Dark Blue Suit is not “about” sex. It is much more a memoir of sorts, telling detailed stories from the life of “Buddy” a 2nd generation Filipino-American growing up in the heart of urban Seattle. Buddy lives in a community made up of mostly poor racial minorities, who have a hard time finding jobs often because of their skin color. Opportunity among his friends and relatives for upward mobility is scarce and families are often broken and scattered across the west coast. Buddy himself grows up knowing, even at the age of five, that he has other siblings that he may not be aware of due to his father’s almost openly promiscuous behavior. This seems to be the case for almost all of Buddy’s older male role models; most haven’t formerly “settled down” with a mate but even those that have carry on affairs on a regular basis, and are aware that they have far more biological children than the ones that actually live under their roofs.
Many of Buddy’s contemporaries in the book are told that they have no future other than the military or manual labor by teachers and counselors in the high schools they attend. Often times this bleak counsel is internalized and so the youth of Buddy’s community seek means of escape which often come in the form of fighting, drinking, drugs, and sex. Throughout the book women are discussed in regards to how many of them a man has been capable of sleeping with and how capable they are of using their sex as a means of survival. One of Buddy’s half sisters, Sonia, for example survives on the streets as a hooker and a stripper having been run out of the house by Buddy’s parents decades prior.

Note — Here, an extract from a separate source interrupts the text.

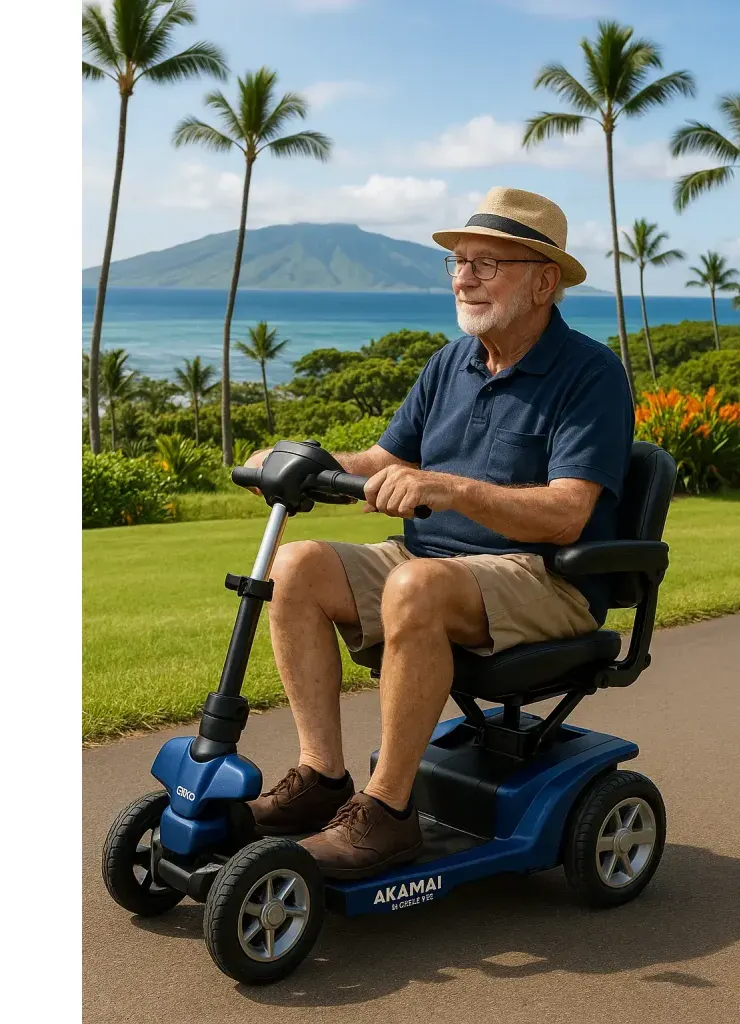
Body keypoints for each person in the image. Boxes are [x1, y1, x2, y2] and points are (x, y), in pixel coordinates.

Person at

The young men obviously look up to their older role models, Buddy’s dad in particular is noted as having a lot of influence among the members of the community, and so in turn the young men begin to follow the pattern set before them by the previous generation. The men hunt women, sleep with as many as possible, and inevitably end up having many children and a string of broken relationships that one could argue damage their sexuality and ability to maintain healthy relationships. In Buddy’s own life we see his inability to hold a steady long-term relationship, he’s had at least two divorces by the end of the book with hints that he’s had several other relationships that ended poorly as well.
It’s unclear what Buddy’s romantic goals are, it almost seems as if he’s just going with the flow, but I’d hazard a guess that because his father modeled a pattern of womanizing to him Buddy has normalized his dad’s promiscuous behavior and it has now crippled him. I wonder if Buddy’s dad had been faithful to his mother how much of the pain in these short stories could have been avoided, I think that it goes to show how big of a role our parents play in our lives and the price of poor leadership.